Pai ameaça bebê de 3 meses durante violência doméstica em Guarujá
De acordo com a Polícia Militar, o homem ameaçava atentar contra a criança e contra a própria vida. Ele acabou se rendendo após uma negociação conduzida pelos policiais.

Um bebê de três meses foi mantido refém pelo próprio pai durante uma ocorrência de violência doméstica na manhã desta terça-feira (9), em Guarujá, no litoral paulista. O caso aconteceu no bairro Morrinhos 3.
De acordo com a Polícia Militar, o homem ameaçava atentar contra a criança e contra a própria vida. Ele acabou se rendendo após uma negociação conduzida pelos policiais. A ocorrência mobilizou equipes da corporação durante toda a manhã.
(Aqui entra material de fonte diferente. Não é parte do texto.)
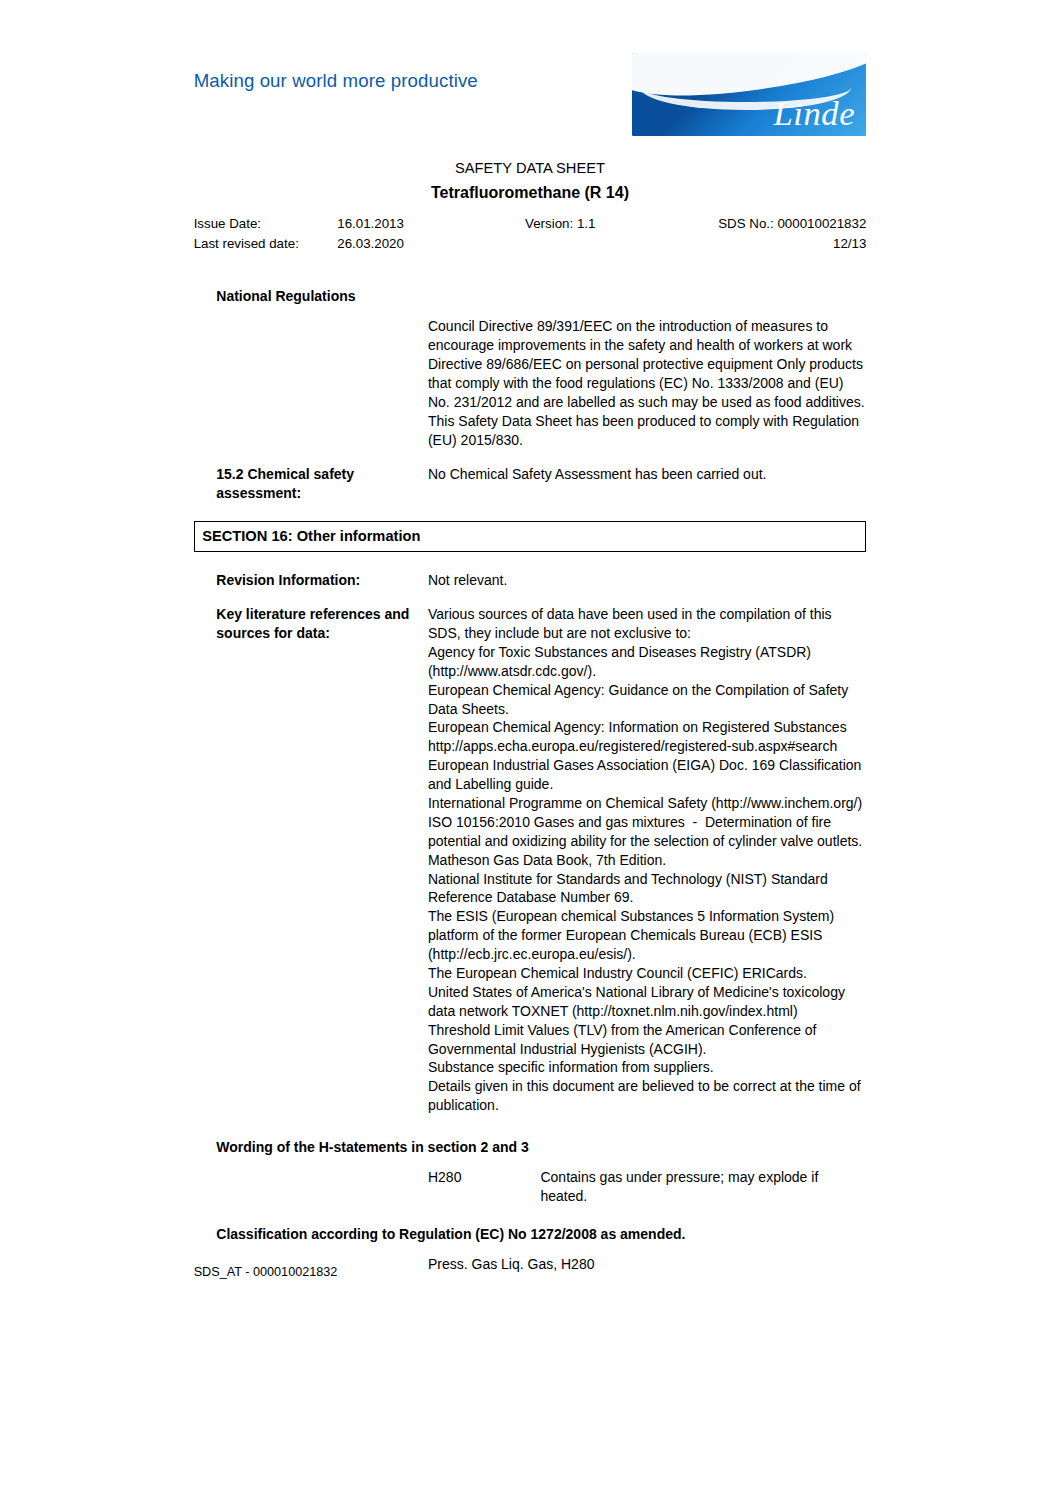Making our world more productive
Linde
SAFETY DATA SHEET
Tetrafluoromethane (R 14)
Issue Date:
16.01.2013
Version: 1.1
SDS No.: 000010021832
Last revised date:
26.03.2020
12/13
National Regulations
Council Directive 89/391/EEC on the introduction of measures to encourage improvements in the safety and health of workers at work Directive 89/686/EEC on personal protective equipment Only products that comply with the food regulations (EC) No. 1333/2008 and (EU) No. 231/2012 and are labelled as such may be used as food additives.
This Safety Data Sheet has been produced to comply with Regulation (EU) 2015/830.
15.2 Chemical safety assessment:
No Chemical Safety Assessment has been carried out.
SECTION 16: Other information
Revision Information:
Not relevant.
Key literature references and sources for data:
Various sources of data have been used in the compilation of this SDS, they include but are not exclusive to:
Agency for Toxic Substances and Diseases Registry (ATSDR)
(http://www.atsdr.cdc.gov/).
European Chemical Agency: Guidance on the Compilation of Safety Data Sheets.
European Chemical Agency: Information on Registered Substances
http://apps.echa.europa.eu/registered/registered-sub.aspx#search
European Industrial Gases Association (EIGA) Doc. 169 Classification and Labelling guide.
International Programme on Chemical Safety (http://www.inchem.org/)
ISO 10156:2010 Gases and gas mixtures - Determination of fire potential and oxidizing ability for the selection of cylinder valve outlets.
Matheson Gas Data Book, 7th Edition.
National Institute for Standards and Technology (NIST) Standard Reference Database Number 69.
The ESIS (European chemical Substances 5 Information System) platform of the former European Chemicals Bureau (ECB) ESIS (http://ecb.jrc.ec.europa.eu/esis/).
The European Chemical Industry Council (CEFIC) ERICards.
United States of America's National Library of Medicine's toxicology data network TOXNET (http://toxnet.nlm.nih.gov/index.html)
Threshold Limit Values (TLV) from the American Conference of Governmental Industrial Hygienists (ACGIH).
Substance specific information from suppliers.
Details given in this document are believed to be correct at the time of publication.
Wording of the H-statements in section 2 and 3
H280
Contains gas under pressure; may explode if heated.
Classification according to Regulation (EC) No 1272/2008 as amended.
Press. Gas Liq. Gas, H280
SDS_AT - 000010021832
Segundo a PM, o homem permanecia com o filho nos braços enquanto fazia as ameaças. A situação exigiu uma atuação coordenada dos agentes para evitar que o caso terminasse em tragédia. Os policiais conseguiram convencer o suspeito a desistir das ameaças.
A criança foi resgatada sem ferimentos e teve a integridade física preservada, assim como os demais envolvidos. Após o desfecho, o homem foi levado à Delegacia de Defesa da Mulher (DDM) de Guarujá, onde o caso foi registrado.
A Secretaria de Segurança de São Paulo (SSP) informou que duas facas e um caco de vidro foram apreendidos. A mãe do bebê solicitou medidas protetivas contra o indiciado. A ocorrência foi registrada como sequestro e cárcere privado, violência doméstica e lesão corporal praticada contra a mulher.
O episódio ocorre em meio à ampliação das medidas de combate à violência doméstica no país. Neste ano, o presidente Lula (PT) sancionou a lei que criou o crime de vicaricídio. A lei define o crime como o assassinato de filhos, parentes ou pessoas sob responsabilidade da mulher com o objetivo de causar sofrimento, punição ou controle sobre ela.
A sanção da lei ocorreu junto a outras medidas contra a violência à mulher, como a ampliação do uso de tornozeleiras eletrônicas para monitoramento de agressores. A lei prevê reclusão de 20 a 40 anos, além de multa, e classifica o crime como hediondo. A pena pode ser aumentada se o crime for cometido na presença da mulher, contra pessoas vulneráveis ou em descumprimento de medida protetiva.